Article by Andrea Rodríguez Valdés, RIPESS Europe

Within the YITEG project (Youth Impacting Transformative Economies through Game-design), we claim this November 25th a Feminist Economy that puts life and care at the center of our society.

With the aim of building networks and alliances to further consolidate in our neighborhoods and villages an autonomous, critical and grassroots feminism as a space of struggle, this November 25th, feminists from around the world will once again take to the streets to be visible together against gender violence and fight for gender equality. From different networks of Transformative Economies, we want to claim and share our experiences from diversity, as well as denounce the spaces that still perpetuate the cis-heteropatriarchal and racist system.

 

What is the Feminist Economy?

The neoliberal society imposed by the West that we inhabit has built a way of organizing politics, economy, culture, education, etc., that develops not only with its back to but also in opposition to the material bases that allow us to sustain life -human and non-human-. Faced with this, Feminist Economics allows us to do an exercise to recognize something that capitalism has always denied us:

1. That we are interdependent as human beings, that we need each other and we need to organize life in common in the face of this system that wants us alone.

2. That we are eco-dependent with nature. The system wants us to understand that nature has no limits, that we can continue exploiting it to obtain consumer goods. But evidently it is not true. The system has also isolated us from Nature, we are completely disconnected from it, we do not understand how it affects for example, the cycles of the moon in our bodies, seasonal changes … and a long etcetera.

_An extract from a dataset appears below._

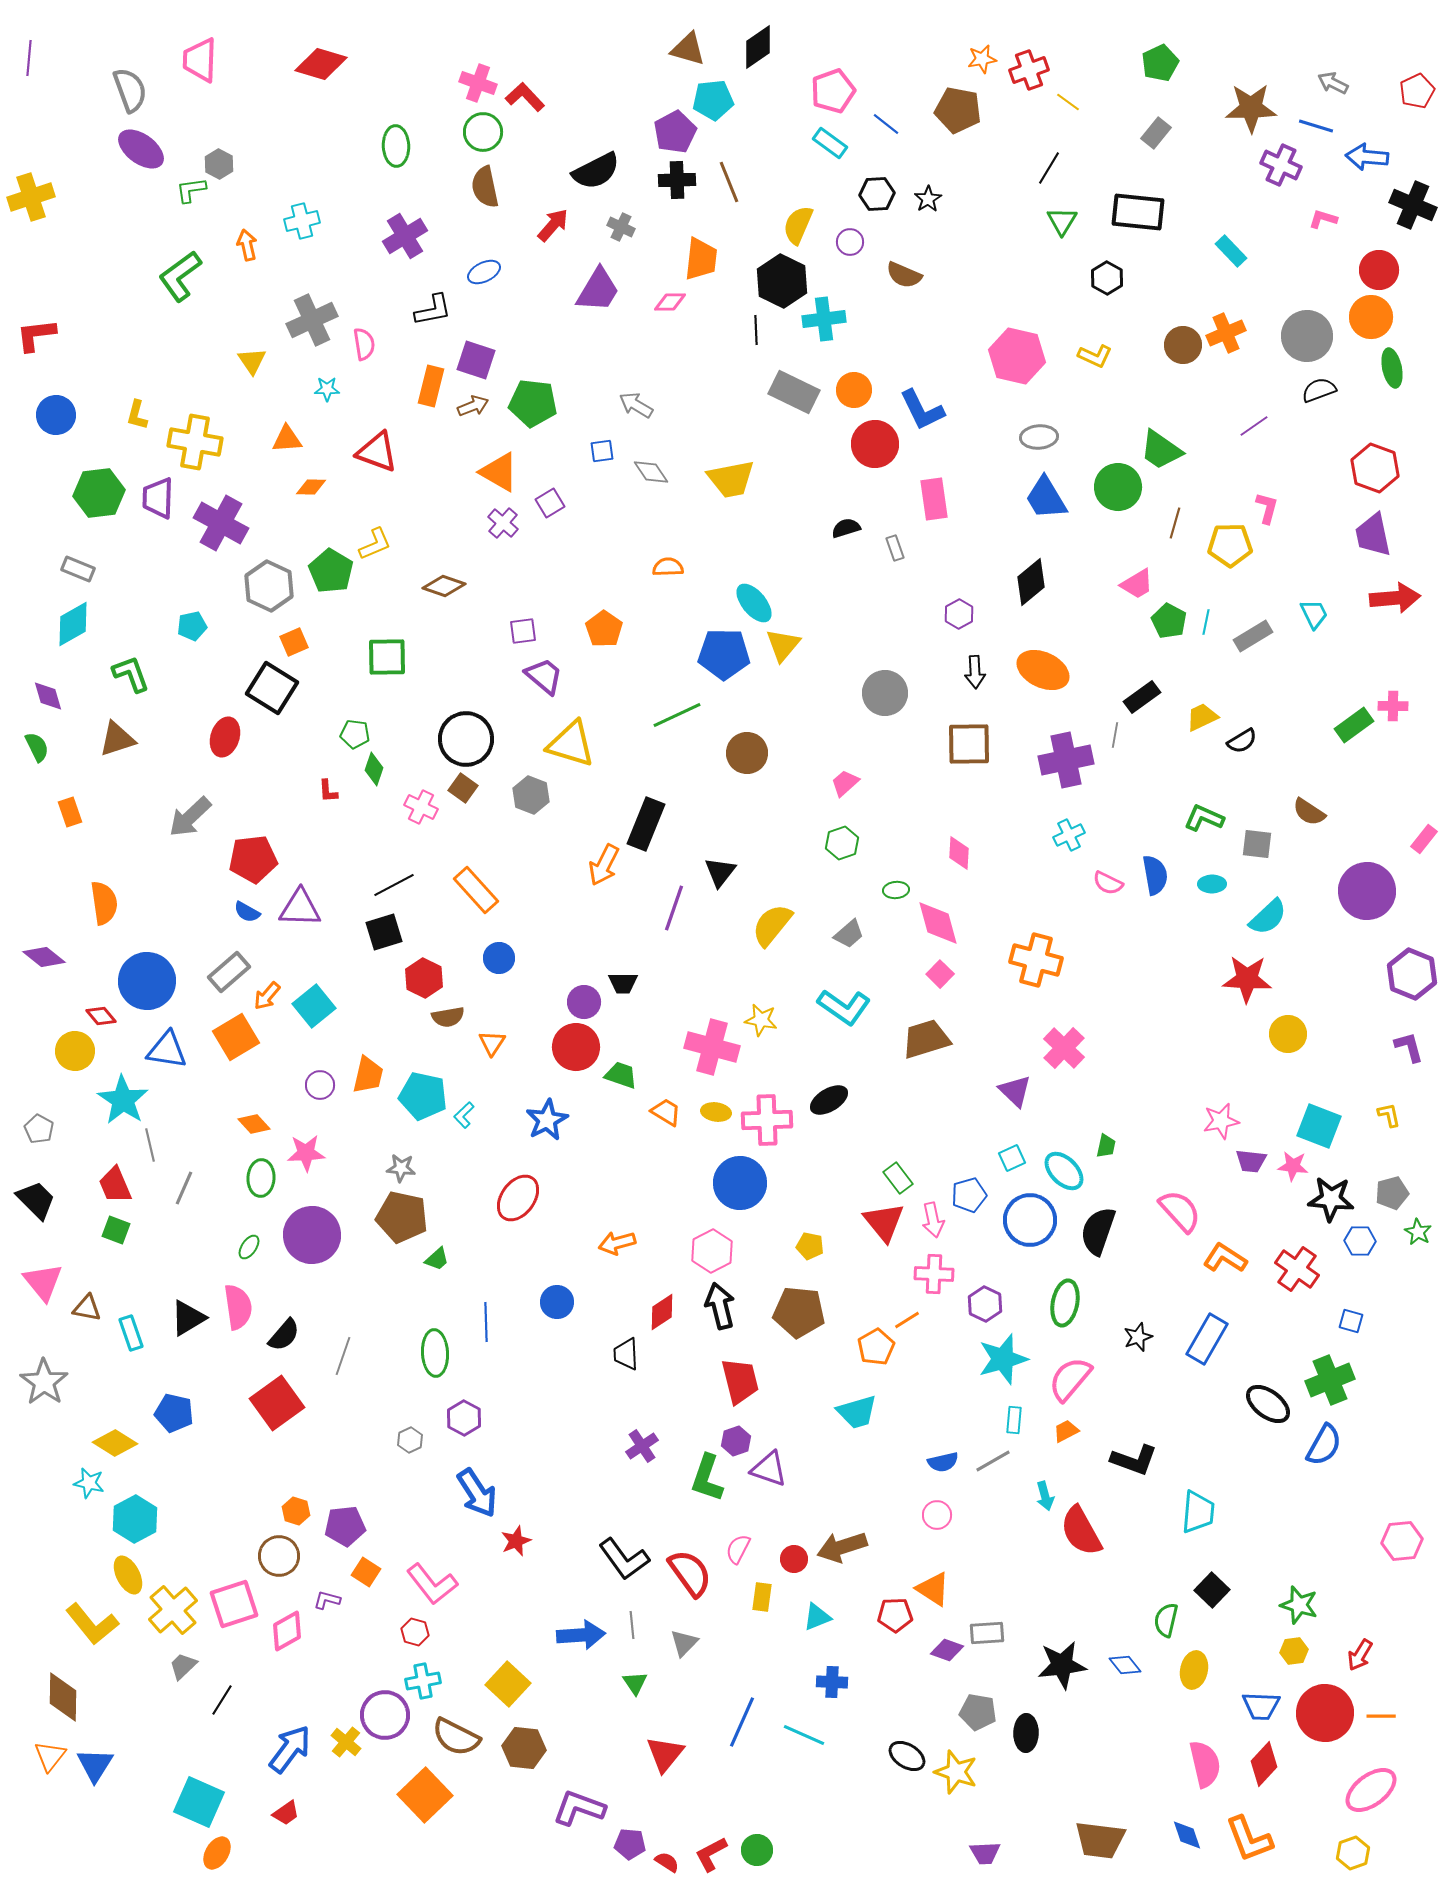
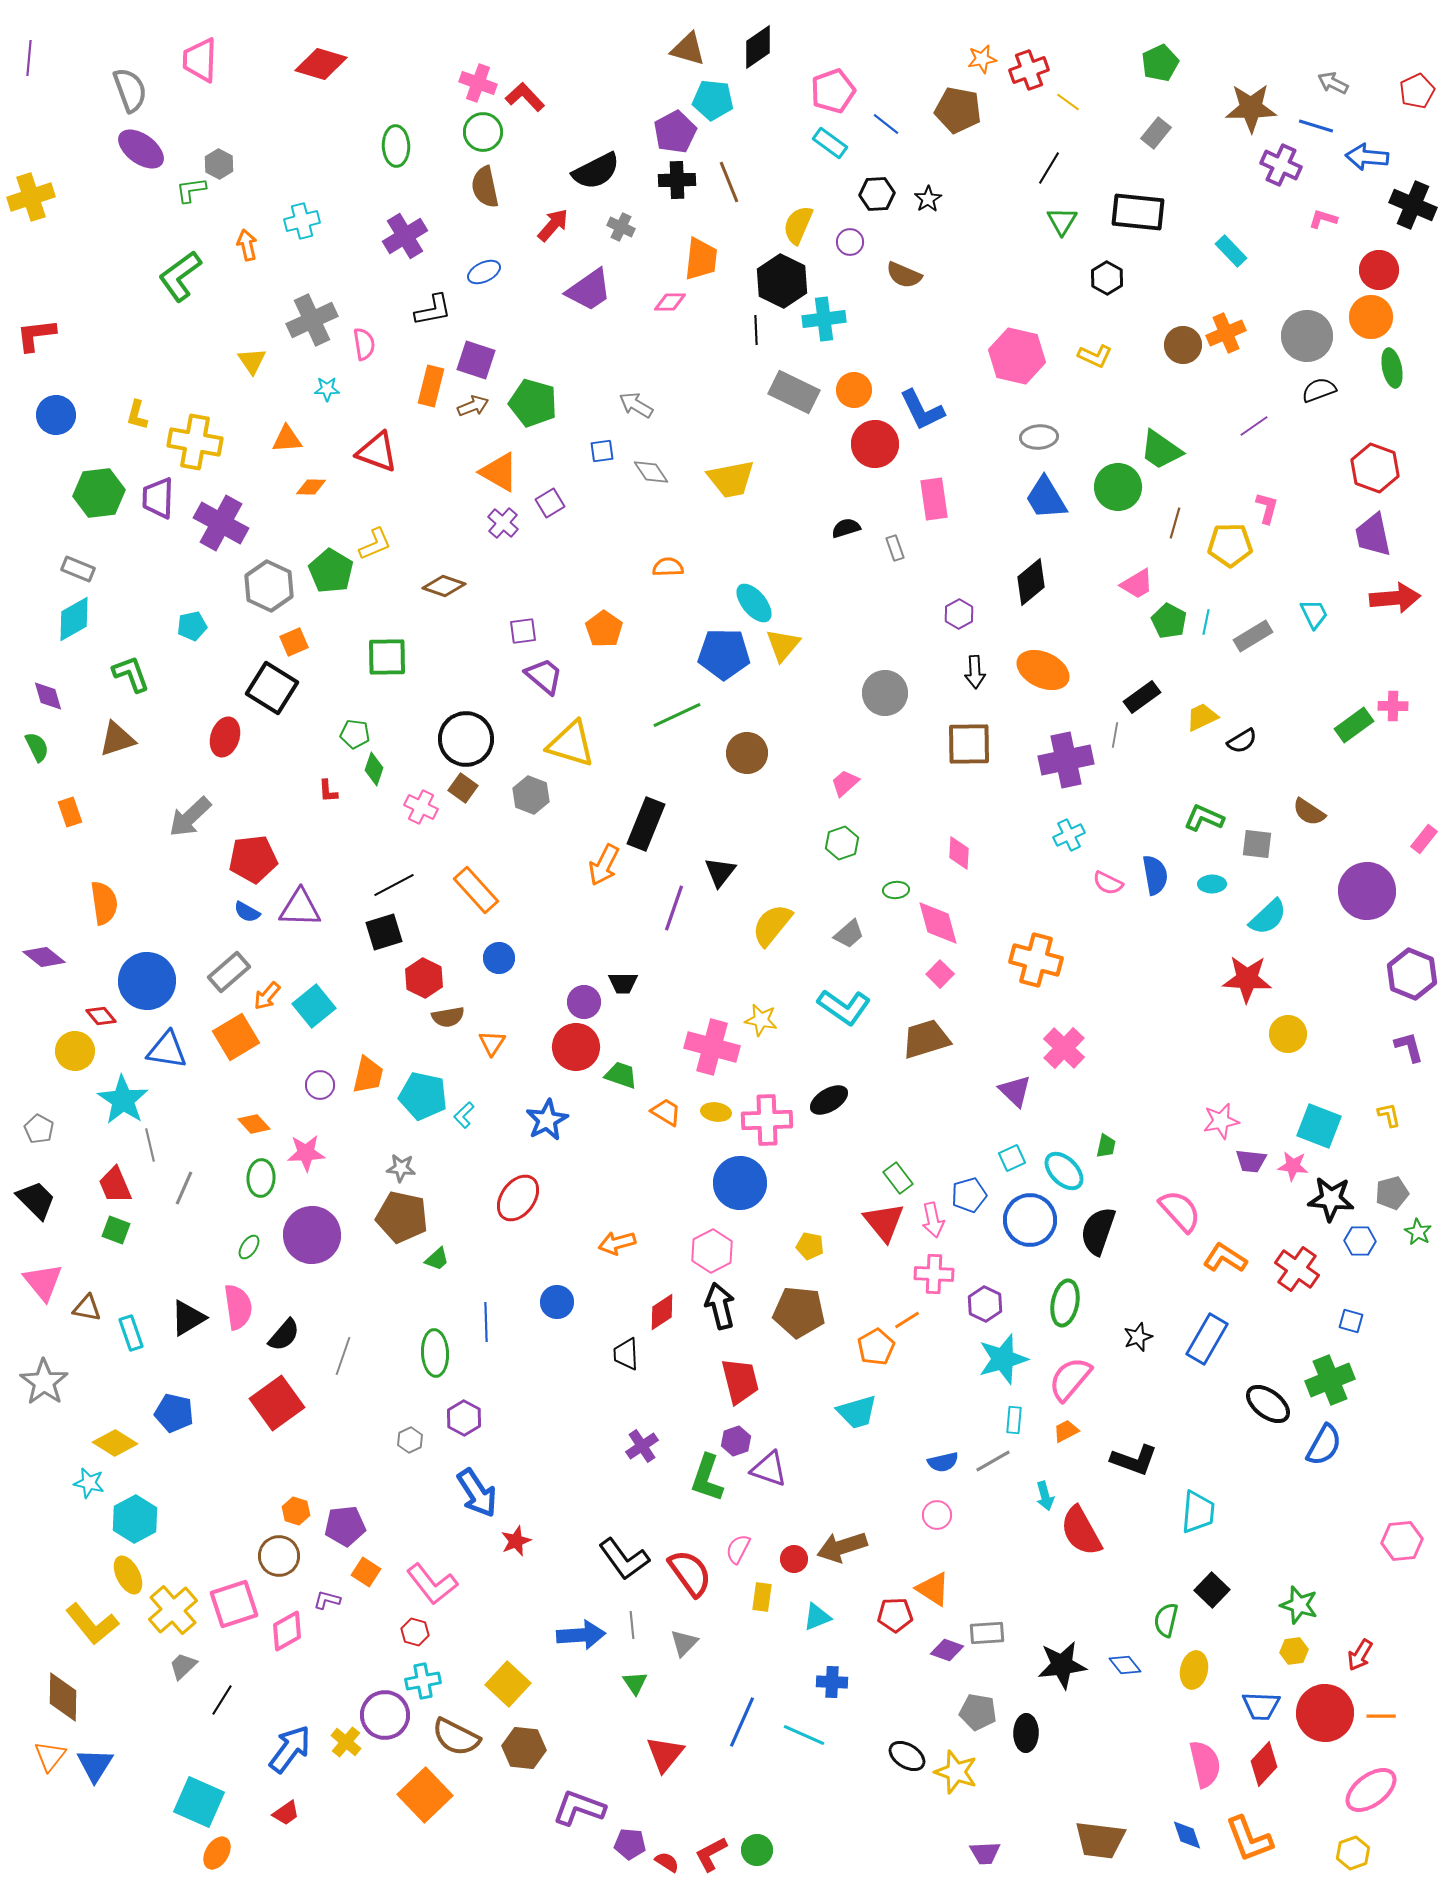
cyan pentagon at (713, 100): rotated 12 degrees clockwise
purple trapezoid at (598, 290): moved 9 px left; rotated 24 degrees clockwise
green pentagon at (533, 403): rotated 9 degrees clockwise
cyan diamond at (73, 624): moved 1 px right, 5 px up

3. This Feminist Economy also allows us to make visible what has traditionally been made invisible by the speculative capitalist economy: care and who performs it. That is to say, all the tasks that go beyond the productive sphere, beyond the mere generation of money. As a result of these bases on which capitalism is based, we have a completely invisible and unpaid domestic work. As if it were an iceberg, we only see the productive sphere, where paid work is carried out, the mercantile activities that are part of the public sphere and have traditionally been occupied by men, and the private, reproductive sphere, where we place the sustainability of life, care, community building, etc., which following this sexual division of labor occupied mainly by women, and today, especially by migrant women from the Global South. The Feminist economics proposes not only to reconsider the economic value of the care activities led by women and underprivileged classes but also to change our frame of mind in a moral way. Because Care is currently a subject socially shared between gender, race and class and an essential clog in the functioning of the capitalist system.

Feminist economics first of all proposes its premises by pointing out all these practices, making it clear that the economy goes beyond the market, that work is all the activities that sustain life, that care is at the center, since we cannot live without it, and that gender is an essential category of analysis. Analyzing the current economic system without making this feminist analysis is a huge mistake and does not allow us to build the tools needed to confront the neoliberal capitalist system we inhabit.